In reality, in the networking context, congestion control means sending data
exactly as fast as the bottleneck link can carry it. If you send slower than
the bottleneck link then you leave capacity unused, which is wasteful. If you
send faster than the bottleneck link then the excess packets have to be
discarded, which is wasteful. And the way that Reno or CUBIC do this is to
occasionally send a little too fast, and then respond to the packet drops (or
ECN marks) by slowing down. If we define “congestion” as the bottleneck link
being at 100% utilization, then the job of Reno or CUBIC “congestion control”
is to ensure that they create “congestion” in the network. If you upload a
video to social media from your smartphone and your upstream Internet service
is 10Mb/s, then you expect your smartphone to send at 10Mb/s. If you upgrade to
20Mb/s, then you expect your smartphone to send at 20Mb/s. If you upgrade to
30Mb/s, then you expect your smartphone to send at 30Mb/s. You expect your
smartphone to drive your upstream link to the point of congestion and keep it
there until the data transfer is complete. If it didn’t, you’d complain that
you’re not getting the rate that you’re paying for.
Expressed that way, who wouldn’t want a transport protocol that works out the
best rate to send, to maximize the useful throughput it achieves?
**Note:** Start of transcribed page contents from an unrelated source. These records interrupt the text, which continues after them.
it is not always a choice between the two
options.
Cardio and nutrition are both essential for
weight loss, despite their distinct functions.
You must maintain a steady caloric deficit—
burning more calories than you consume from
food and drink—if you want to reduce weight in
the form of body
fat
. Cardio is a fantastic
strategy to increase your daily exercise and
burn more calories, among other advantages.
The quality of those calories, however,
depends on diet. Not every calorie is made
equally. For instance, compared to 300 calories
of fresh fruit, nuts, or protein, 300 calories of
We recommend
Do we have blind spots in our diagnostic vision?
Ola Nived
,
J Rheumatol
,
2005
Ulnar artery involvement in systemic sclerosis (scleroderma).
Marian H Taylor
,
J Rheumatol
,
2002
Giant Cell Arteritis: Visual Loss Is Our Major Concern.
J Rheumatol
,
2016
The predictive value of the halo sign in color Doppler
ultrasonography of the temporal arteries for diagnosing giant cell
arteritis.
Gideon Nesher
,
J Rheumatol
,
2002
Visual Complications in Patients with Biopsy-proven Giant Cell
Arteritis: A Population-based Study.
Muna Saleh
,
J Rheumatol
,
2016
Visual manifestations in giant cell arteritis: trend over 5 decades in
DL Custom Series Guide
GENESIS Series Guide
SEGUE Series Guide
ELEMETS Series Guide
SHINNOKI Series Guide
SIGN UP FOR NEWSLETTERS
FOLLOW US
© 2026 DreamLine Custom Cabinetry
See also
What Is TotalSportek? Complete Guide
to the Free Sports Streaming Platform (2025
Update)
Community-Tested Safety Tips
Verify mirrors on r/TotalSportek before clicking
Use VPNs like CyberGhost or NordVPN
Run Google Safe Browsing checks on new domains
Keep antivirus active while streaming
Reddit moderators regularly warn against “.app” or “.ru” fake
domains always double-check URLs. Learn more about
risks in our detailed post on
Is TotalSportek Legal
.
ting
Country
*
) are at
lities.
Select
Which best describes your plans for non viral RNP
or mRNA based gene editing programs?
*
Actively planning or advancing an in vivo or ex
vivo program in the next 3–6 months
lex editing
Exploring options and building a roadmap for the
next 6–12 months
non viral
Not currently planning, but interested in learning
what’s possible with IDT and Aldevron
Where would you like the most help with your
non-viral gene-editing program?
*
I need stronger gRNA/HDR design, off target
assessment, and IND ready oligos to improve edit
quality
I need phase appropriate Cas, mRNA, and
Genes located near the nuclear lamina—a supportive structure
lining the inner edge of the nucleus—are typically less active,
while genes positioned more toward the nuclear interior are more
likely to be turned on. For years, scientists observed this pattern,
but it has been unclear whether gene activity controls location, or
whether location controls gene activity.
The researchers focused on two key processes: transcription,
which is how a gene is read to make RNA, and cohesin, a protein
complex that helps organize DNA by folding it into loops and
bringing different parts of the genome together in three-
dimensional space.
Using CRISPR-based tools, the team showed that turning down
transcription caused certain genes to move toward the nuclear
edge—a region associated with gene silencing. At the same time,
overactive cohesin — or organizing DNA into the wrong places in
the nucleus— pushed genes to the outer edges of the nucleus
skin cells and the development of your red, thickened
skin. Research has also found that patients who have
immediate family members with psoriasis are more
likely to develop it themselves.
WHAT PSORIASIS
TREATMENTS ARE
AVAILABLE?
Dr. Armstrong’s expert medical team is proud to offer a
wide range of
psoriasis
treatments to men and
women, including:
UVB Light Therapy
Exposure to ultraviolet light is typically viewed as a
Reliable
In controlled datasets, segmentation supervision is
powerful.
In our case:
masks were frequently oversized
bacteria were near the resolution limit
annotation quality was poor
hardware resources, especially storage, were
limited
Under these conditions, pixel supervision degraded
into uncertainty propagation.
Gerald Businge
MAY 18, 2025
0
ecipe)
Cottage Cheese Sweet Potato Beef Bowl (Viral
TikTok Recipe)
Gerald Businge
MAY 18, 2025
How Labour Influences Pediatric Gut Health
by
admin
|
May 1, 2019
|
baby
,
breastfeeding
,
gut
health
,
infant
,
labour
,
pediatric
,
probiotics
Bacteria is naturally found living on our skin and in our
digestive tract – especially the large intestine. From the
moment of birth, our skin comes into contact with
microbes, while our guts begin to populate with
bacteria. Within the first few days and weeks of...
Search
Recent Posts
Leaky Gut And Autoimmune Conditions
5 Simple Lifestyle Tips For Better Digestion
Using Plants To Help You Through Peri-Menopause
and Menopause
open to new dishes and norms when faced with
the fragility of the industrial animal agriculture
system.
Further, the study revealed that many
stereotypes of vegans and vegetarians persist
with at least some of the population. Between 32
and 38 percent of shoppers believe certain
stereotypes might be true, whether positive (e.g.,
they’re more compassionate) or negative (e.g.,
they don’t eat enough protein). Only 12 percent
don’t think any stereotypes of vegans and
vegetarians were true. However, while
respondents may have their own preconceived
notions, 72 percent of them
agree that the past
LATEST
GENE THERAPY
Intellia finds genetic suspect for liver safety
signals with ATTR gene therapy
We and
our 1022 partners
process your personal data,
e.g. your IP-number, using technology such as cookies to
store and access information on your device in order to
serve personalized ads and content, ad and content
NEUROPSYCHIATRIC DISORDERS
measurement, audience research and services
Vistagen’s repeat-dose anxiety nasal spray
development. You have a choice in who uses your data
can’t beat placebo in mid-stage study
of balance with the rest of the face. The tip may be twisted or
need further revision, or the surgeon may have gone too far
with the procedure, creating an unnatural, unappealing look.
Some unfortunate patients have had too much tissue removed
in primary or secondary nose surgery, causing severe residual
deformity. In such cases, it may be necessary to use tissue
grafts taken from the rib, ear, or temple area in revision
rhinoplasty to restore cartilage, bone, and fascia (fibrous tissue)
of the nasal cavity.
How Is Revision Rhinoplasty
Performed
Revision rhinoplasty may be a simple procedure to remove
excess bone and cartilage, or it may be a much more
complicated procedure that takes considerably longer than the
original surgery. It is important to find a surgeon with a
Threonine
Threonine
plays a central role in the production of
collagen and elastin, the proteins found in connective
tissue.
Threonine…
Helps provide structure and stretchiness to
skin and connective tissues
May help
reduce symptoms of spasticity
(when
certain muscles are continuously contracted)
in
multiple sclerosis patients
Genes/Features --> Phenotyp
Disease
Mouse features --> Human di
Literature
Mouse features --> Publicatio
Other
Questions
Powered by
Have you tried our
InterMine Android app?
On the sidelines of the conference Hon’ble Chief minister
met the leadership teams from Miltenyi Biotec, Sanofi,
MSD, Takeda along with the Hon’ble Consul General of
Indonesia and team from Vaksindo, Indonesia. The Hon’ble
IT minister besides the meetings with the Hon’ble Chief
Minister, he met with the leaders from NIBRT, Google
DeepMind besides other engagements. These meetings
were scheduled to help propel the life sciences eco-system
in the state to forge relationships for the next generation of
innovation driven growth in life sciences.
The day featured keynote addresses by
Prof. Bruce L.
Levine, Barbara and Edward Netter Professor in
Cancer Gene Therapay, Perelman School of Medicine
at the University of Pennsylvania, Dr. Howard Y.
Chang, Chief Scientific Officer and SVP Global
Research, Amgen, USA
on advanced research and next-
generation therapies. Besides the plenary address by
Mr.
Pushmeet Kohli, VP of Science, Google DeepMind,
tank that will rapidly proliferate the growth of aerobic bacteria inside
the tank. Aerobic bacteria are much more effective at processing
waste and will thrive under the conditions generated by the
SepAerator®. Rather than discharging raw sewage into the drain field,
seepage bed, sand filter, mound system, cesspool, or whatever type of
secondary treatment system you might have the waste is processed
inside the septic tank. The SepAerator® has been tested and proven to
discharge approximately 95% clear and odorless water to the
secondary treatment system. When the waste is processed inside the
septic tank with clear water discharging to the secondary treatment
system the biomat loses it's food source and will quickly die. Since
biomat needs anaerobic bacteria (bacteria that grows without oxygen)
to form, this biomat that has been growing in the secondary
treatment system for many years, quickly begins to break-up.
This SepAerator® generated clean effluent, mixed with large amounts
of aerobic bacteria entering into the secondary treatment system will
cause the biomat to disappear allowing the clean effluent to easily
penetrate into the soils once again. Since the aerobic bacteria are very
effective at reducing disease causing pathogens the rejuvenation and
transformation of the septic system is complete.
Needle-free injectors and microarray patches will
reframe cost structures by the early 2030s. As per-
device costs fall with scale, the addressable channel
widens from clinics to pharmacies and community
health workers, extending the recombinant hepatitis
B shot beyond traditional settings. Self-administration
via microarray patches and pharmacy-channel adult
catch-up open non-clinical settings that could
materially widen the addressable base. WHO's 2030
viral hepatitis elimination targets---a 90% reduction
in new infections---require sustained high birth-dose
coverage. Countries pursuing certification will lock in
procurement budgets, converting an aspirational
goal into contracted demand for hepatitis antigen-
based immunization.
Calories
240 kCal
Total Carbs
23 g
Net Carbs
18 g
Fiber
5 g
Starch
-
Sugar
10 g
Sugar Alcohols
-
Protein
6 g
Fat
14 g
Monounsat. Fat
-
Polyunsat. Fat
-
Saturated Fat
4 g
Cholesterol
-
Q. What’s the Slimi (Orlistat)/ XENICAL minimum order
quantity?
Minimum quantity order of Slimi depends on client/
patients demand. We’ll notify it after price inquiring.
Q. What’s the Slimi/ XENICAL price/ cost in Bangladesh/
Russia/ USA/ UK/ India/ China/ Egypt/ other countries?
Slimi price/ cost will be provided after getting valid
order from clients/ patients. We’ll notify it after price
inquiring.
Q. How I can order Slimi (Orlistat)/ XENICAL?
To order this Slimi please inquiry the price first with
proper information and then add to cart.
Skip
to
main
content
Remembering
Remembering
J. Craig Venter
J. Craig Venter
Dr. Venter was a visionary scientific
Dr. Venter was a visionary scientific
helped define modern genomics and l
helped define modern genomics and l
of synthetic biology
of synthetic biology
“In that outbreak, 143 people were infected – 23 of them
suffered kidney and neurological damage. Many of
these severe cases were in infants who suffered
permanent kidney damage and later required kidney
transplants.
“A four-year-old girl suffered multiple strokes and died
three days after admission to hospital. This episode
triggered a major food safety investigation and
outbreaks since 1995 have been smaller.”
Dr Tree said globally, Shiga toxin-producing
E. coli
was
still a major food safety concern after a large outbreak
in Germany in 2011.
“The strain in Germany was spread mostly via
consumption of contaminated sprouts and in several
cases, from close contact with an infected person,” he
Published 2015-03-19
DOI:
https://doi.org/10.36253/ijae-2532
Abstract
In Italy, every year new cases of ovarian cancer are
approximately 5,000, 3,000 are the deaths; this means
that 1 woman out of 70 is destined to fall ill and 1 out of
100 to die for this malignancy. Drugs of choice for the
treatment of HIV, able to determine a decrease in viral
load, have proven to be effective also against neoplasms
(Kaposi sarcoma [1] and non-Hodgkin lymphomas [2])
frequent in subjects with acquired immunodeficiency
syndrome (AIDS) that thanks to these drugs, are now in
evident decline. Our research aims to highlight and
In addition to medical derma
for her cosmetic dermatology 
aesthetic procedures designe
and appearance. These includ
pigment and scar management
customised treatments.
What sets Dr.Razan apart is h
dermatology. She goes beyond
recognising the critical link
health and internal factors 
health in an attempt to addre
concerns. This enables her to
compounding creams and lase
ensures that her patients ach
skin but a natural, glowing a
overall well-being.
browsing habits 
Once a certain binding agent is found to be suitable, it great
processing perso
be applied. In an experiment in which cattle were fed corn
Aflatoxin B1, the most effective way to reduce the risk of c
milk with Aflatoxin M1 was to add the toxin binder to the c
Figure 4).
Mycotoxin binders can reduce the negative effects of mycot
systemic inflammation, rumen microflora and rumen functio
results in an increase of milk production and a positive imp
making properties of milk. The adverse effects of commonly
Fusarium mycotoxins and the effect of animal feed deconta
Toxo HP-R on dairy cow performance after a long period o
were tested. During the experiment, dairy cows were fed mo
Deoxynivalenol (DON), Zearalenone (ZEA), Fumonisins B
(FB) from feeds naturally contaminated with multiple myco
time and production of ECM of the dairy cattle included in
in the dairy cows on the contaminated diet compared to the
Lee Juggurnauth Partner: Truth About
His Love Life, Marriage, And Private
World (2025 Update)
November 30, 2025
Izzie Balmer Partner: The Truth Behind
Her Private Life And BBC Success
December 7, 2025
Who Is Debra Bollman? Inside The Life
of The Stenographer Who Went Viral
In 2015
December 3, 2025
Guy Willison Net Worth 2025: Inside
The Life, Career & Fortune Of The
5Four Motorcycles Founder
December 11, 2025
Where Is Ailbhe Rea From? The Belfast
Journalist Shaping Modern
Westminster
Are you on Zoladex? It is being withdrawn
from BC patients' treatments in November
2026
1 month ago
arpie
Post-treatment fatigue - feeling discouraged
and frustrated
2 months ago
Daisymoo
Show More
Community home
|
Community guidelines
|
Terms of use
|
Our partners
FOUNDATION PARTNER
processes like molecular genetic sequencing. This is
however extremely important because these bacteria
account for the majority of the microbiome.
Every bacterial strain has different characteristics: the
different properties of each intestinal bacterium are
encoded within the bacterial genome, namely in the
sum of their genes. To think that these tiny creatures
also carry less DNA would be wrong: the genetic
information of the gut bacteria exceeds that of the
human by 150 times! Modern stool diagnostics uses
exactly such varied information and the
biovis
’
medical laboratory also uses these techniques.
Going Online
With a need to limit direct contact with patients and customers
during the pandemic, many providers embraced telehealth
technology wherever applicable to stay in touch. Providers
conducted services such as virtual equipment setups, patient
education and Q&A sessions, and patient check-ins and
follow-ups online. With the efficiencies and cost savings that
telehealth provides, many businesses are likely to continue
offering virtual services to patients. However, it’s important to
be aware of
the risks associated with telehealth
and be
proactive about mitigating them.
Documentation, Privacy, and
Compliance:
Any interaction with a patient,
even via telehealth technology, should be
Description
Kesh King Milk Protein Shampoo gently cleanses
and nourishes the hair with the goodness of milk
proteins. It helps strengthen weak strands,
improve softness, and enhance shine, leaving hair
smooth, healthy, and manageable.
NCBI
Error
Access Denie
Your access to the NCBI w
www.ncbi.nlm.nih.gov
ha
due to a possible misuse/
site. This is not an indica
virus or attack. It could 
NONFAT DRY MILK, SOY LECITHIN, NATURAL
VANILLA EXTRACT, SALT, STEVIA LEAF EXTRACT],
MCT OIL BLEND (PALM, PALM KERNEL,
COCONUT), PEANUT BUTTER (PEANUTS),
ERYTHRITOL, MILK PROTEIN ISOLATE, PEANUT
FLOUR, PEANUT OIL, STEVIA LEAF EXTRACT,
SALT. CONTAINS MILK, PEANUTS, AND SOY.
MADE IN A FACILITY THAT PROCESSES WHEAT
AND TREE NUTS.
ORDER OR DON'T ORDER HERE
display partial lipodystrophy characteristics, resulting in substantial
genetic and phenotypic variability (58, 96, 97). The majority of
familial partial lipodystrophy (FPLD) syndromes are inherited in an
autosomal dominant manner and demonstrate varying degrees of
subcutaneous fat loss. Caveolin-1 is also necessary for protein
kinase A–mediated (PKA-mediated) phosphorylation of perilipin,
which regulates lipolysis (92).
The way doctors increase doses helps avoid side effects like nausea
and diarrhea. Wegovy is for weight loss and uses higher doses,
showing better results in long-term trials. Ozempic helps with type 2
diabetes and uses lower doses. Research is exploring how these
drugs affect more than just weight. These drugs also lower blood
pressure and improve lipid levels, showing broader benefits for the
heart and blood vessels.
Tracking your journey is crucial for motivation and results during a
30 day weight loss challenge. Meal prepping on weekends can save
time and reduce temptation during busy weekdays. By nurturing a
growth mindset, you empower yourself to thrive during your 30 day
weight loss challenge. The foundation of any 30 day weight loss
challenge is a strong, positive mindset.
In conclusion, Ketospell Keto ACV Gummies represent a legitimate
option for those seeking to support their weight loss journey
I would argue that “congested” is the desired state of a network (using the
term “congested” with its technical meaning in this context). Anything less
than “congested” means that data is not moving as fast as it could, and
capacity is being wasted.
Given this, instead of continually having to explain to people that in the
networking context the word “congestion” has a particular technical meaning,
maybe it would be easier to pick new terminology, that is more easily
understood. Other terms that describe equally well what a congestion control
algorithm does might be “rate management algorithm”, “throughput optimizer”, or
“throughput maximizer”.
When we talk to people designing a new transport protocol, it’s easy for them
to dismiss congestion control as uninteresting and unimportant, but it’s harder
for them to say, “We don’t have any rate management algorithm,” or, “We don’t
care about optimizing our throughput.”
Stuart Cheshire